The current UK government guidelines specifically state that “The chance of a dyspeptic patient under the age of 55 having gastric cancer is one in a million”. This cannot be true given that one unit saw 38 cases of carcinoma in the oesophagus and stomach under the age of 50 years over a three year period. Twenty three had disease involving the stomach; almost all had some prodromal dyspepsia and a high proportion had reflux disease.
Gastro-oesophageal cancer presents late; reliable indicators for the presence of disease are still to be found, although the association with reflux disease has been confirmed recently.2 The young present with advanced disease and, as reported by Bowry and colleagues,3 quickly progress to end stage disease. Our referral bias does not explain this effect. We chose to look at patients under 50 years in detail, particularly as this is the proposed increase to the BSG guidelines. The BSG guidelines use 45 years to restrict access, suggesting endoscopy in those patients older than 45 years with new onset dyspepsia and only in younger patients with alarm symptoms. Guidelines issued by the UK Department of Health4 state that 55 years of age is the cut off for referral, with at least one high risk factor or new onset dyspepsia. Local Cancer Networks can allow 50 or 45 years as a cut off. In our unit, increasing the age to 50 years for patients with new dyspepsia will clearly disadvantage patients when the potential life saving window is made even smaller.
Reflux often precedes the development of oesophageal carcinoma. Is relief of symptoms using medical treatment enough to prevent malignant change or may it even mask a developing tumour? Access to endoscopy needs to be improved in young patients who present with intermittent dyspepsia if early diagnosis is to be made. The development of more sophisticated endoscopic modalities will also make inroads into achieving earlier diagnosis. Without prevention or early diagnosis in this group there is unlikely to be any progress made to extending the lives of these patients.

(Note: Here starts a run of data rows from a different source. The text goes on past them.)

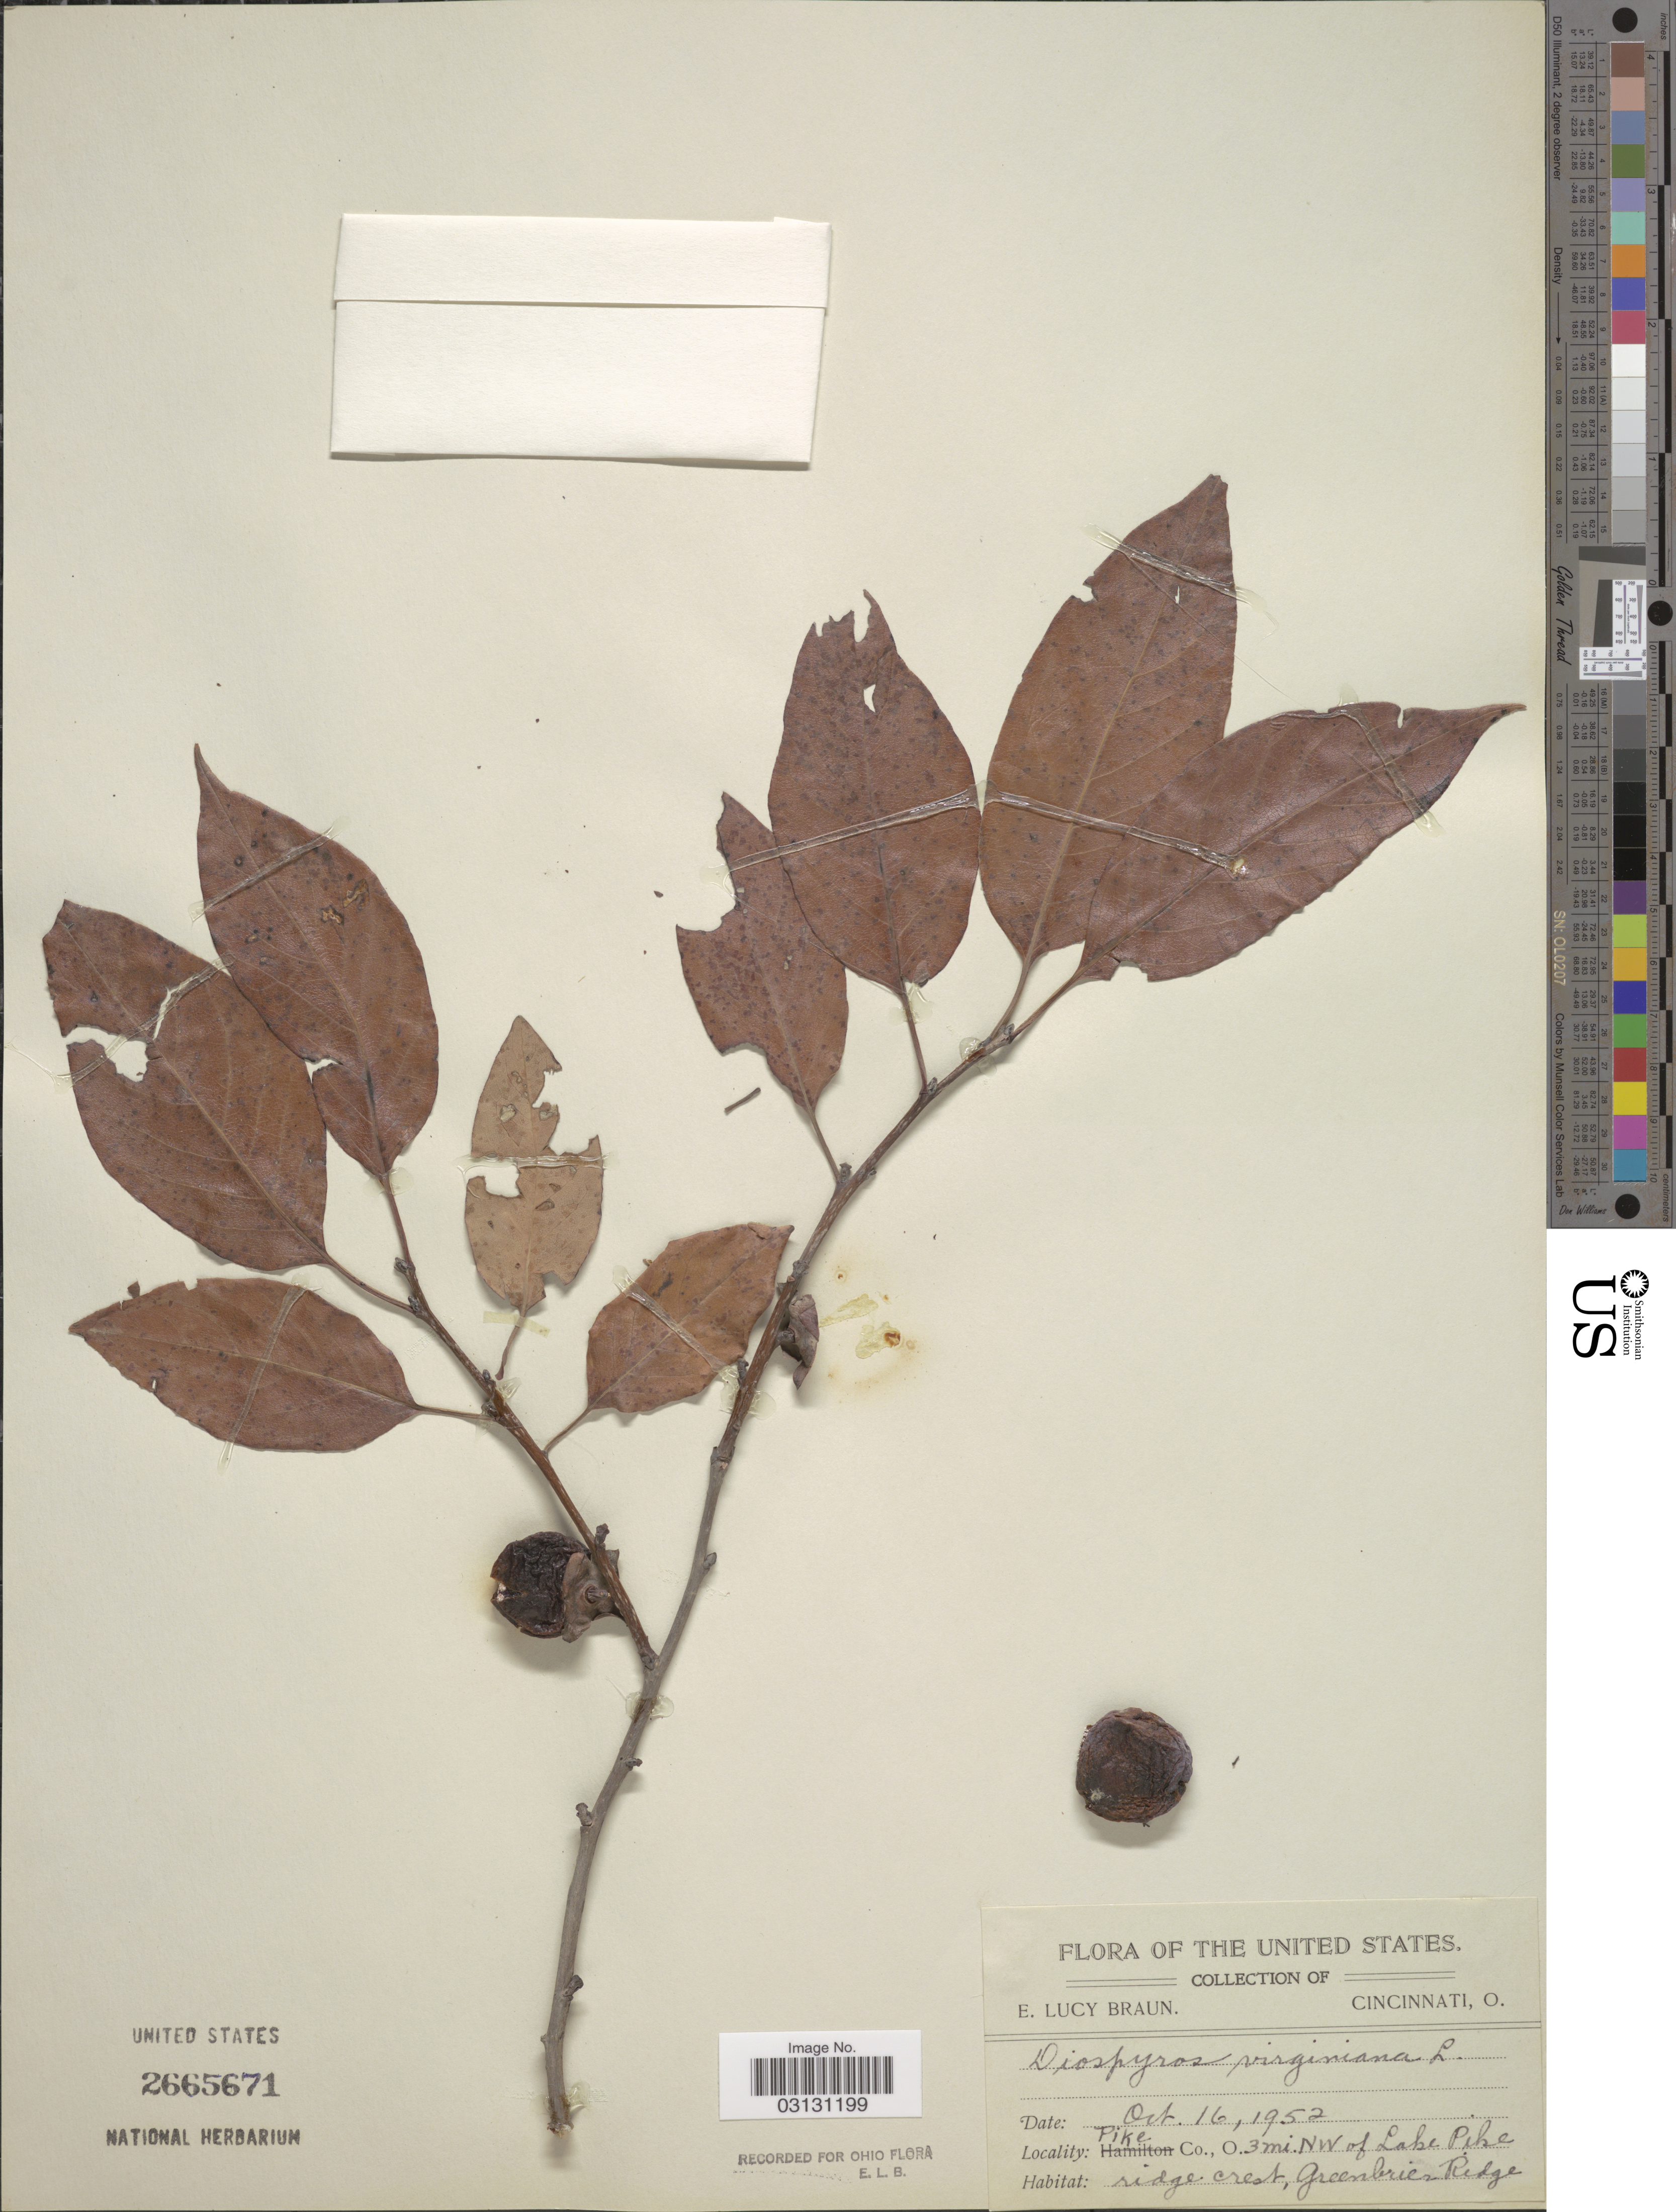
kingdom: Plantae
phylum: Tracheophyta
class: Magnoliopsida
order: Ericales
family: Ebenaceae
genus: Diospyros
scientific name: Diospyros virginiana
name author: L.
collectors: E. L. Braun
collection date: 1952-10-16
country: United States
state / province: Ohio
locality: Pike Co., 3 mi. NW of Lake Pike. Ridge crest, Greenbrier Ridge.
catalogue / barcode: US 2665671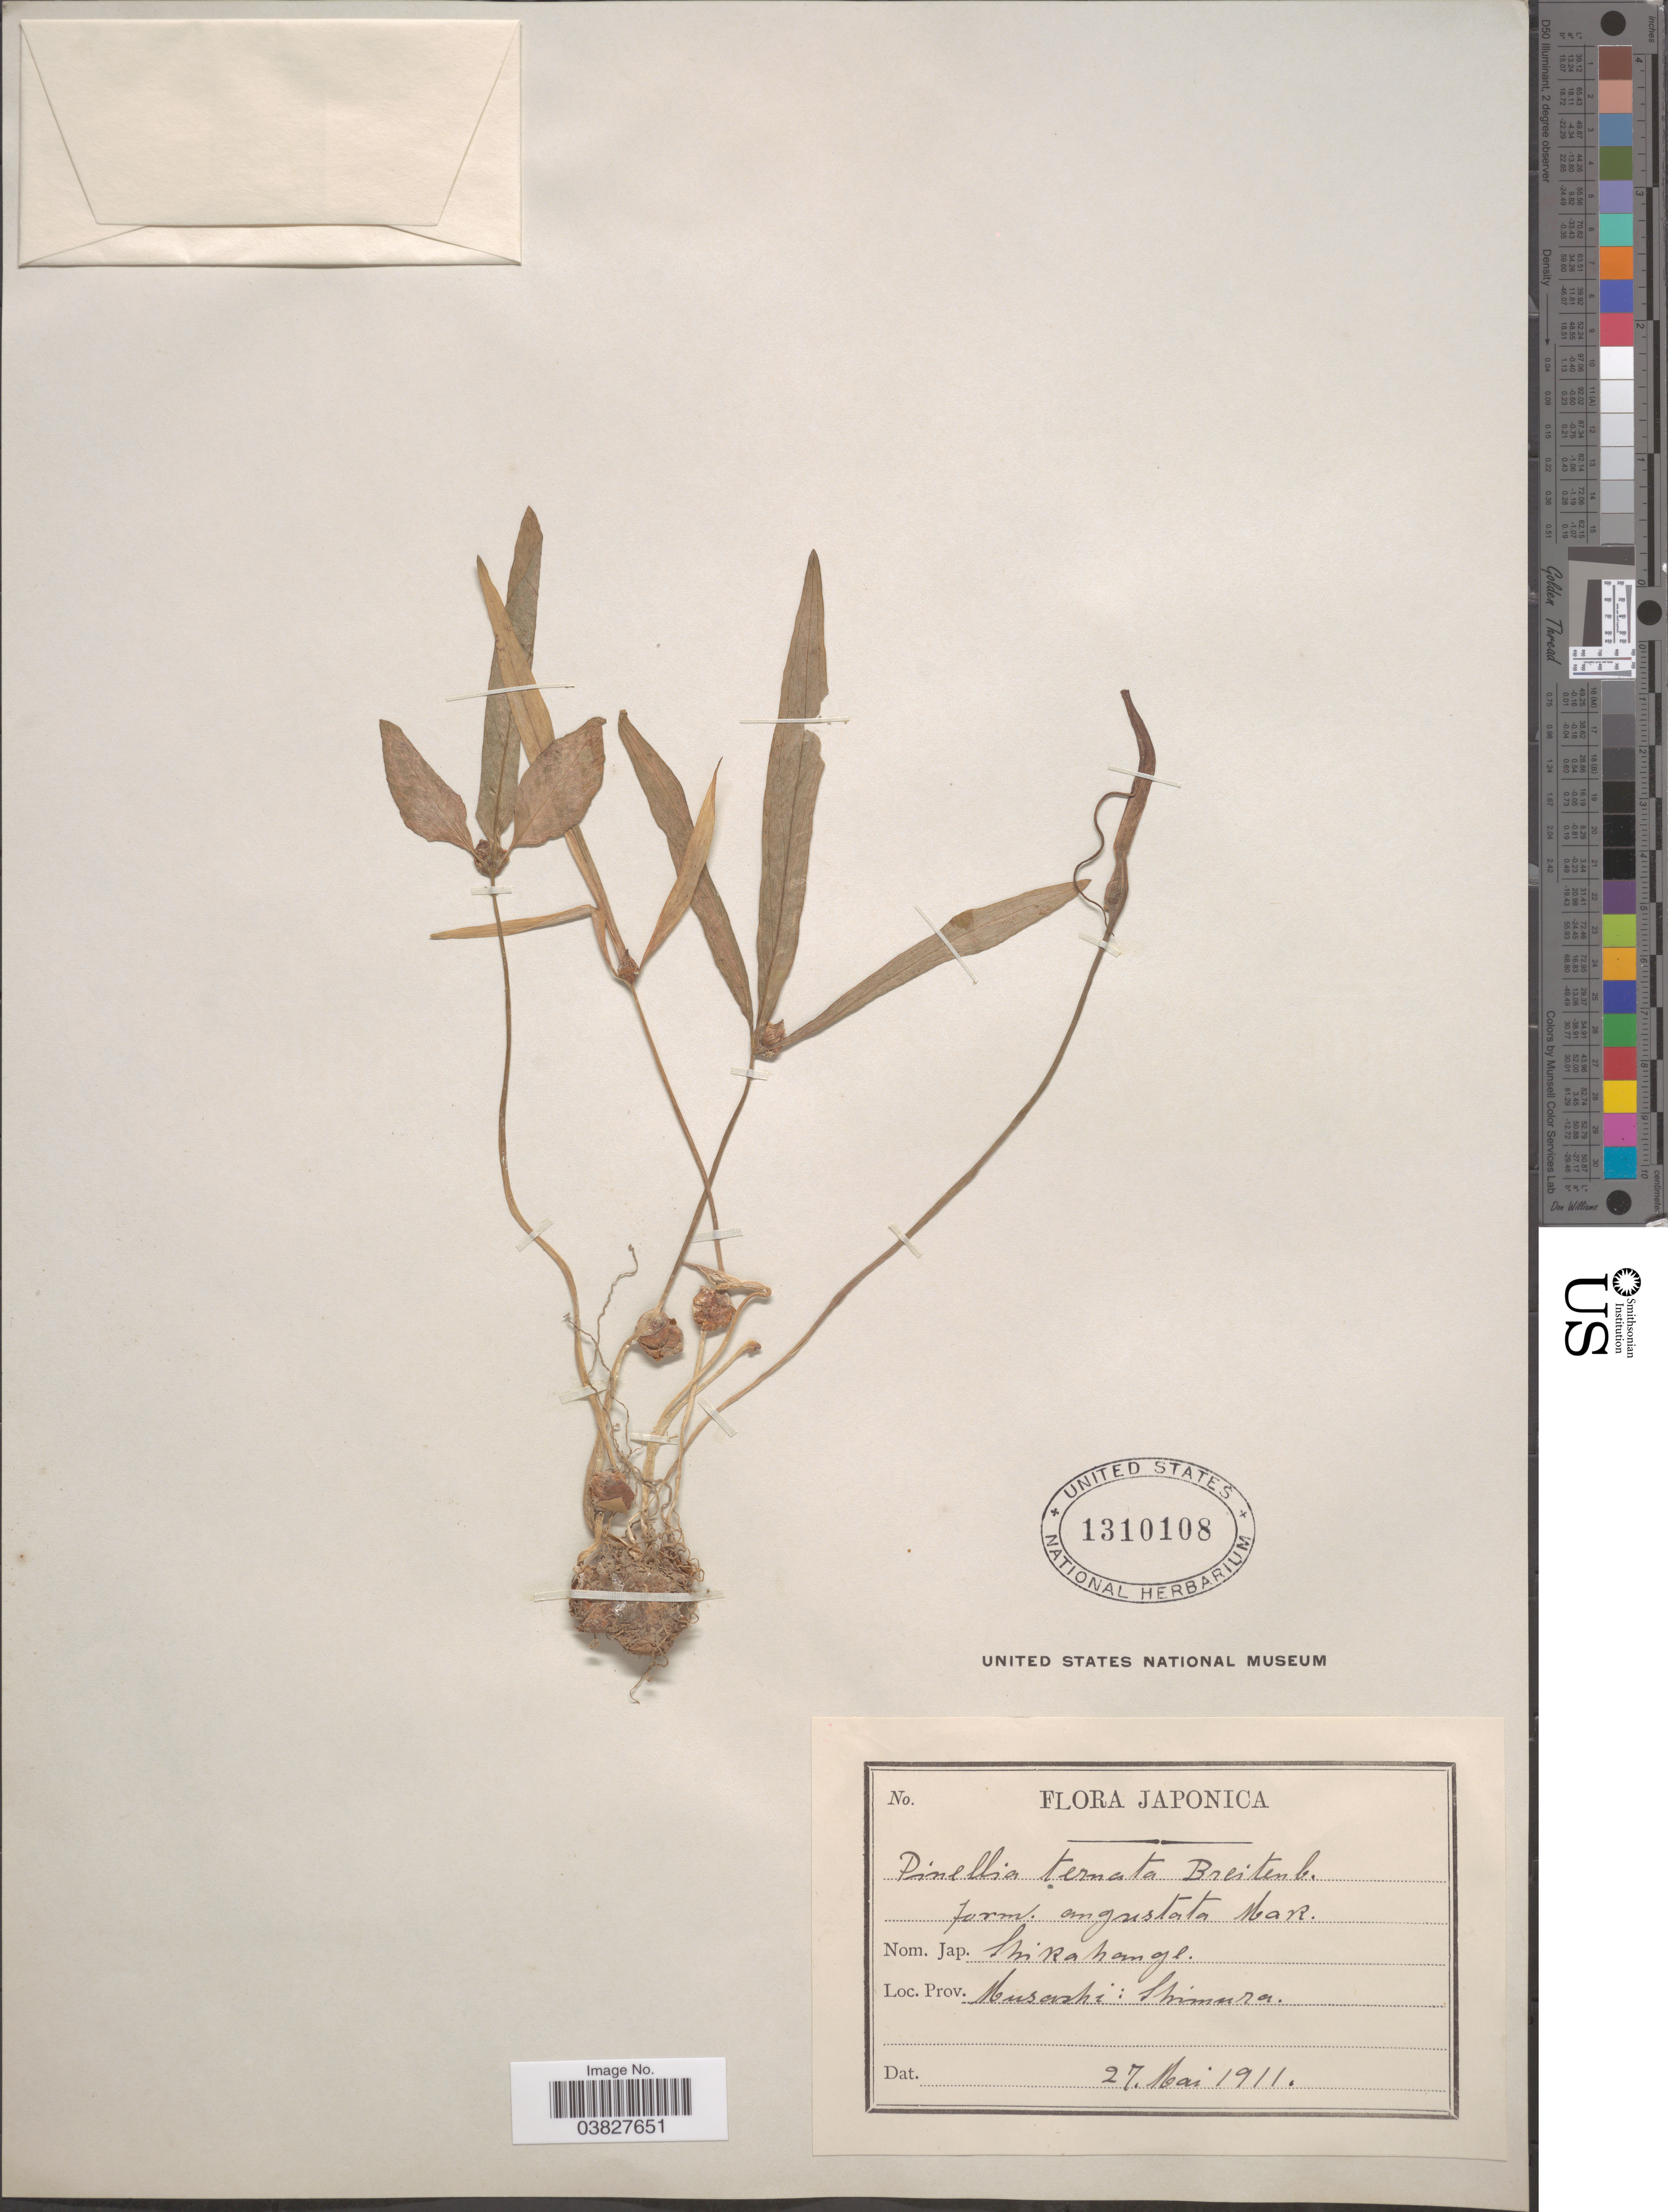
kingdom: Plantae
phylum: Tracheophyta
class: Liliopsida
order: Alismatales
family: Araceae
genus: Pinellia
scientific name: Pinellia ternata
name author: Druce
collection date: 1911-05-27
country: Japan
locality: Prov. Musashi: Shimura.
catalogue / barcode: US 1310108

Our data do not prove that early endoscopy would actually save these patients from a certain death. What it clearly demonstrates is that using the current guidelines, our small region allows 30 of 38 patients under 50 years in a three year period to die of oesophageal or gastric carcinoma. Nationally, this translates into a major failure to adequately diagnose and treat oesophagogastric cancer in young people. The guidelines of diagnosis fail. A screening method is urgently needed for this rapidly increasing cancer problem. Standard endoscopy is too cumbersome and expensive; new technologies may change our whole approach.
We would like to thank our colleagues, Mr John Bancewicz and Ms Laura Formela, Consultant Upper GI Surgeons, for allowing us to include their patients in this report.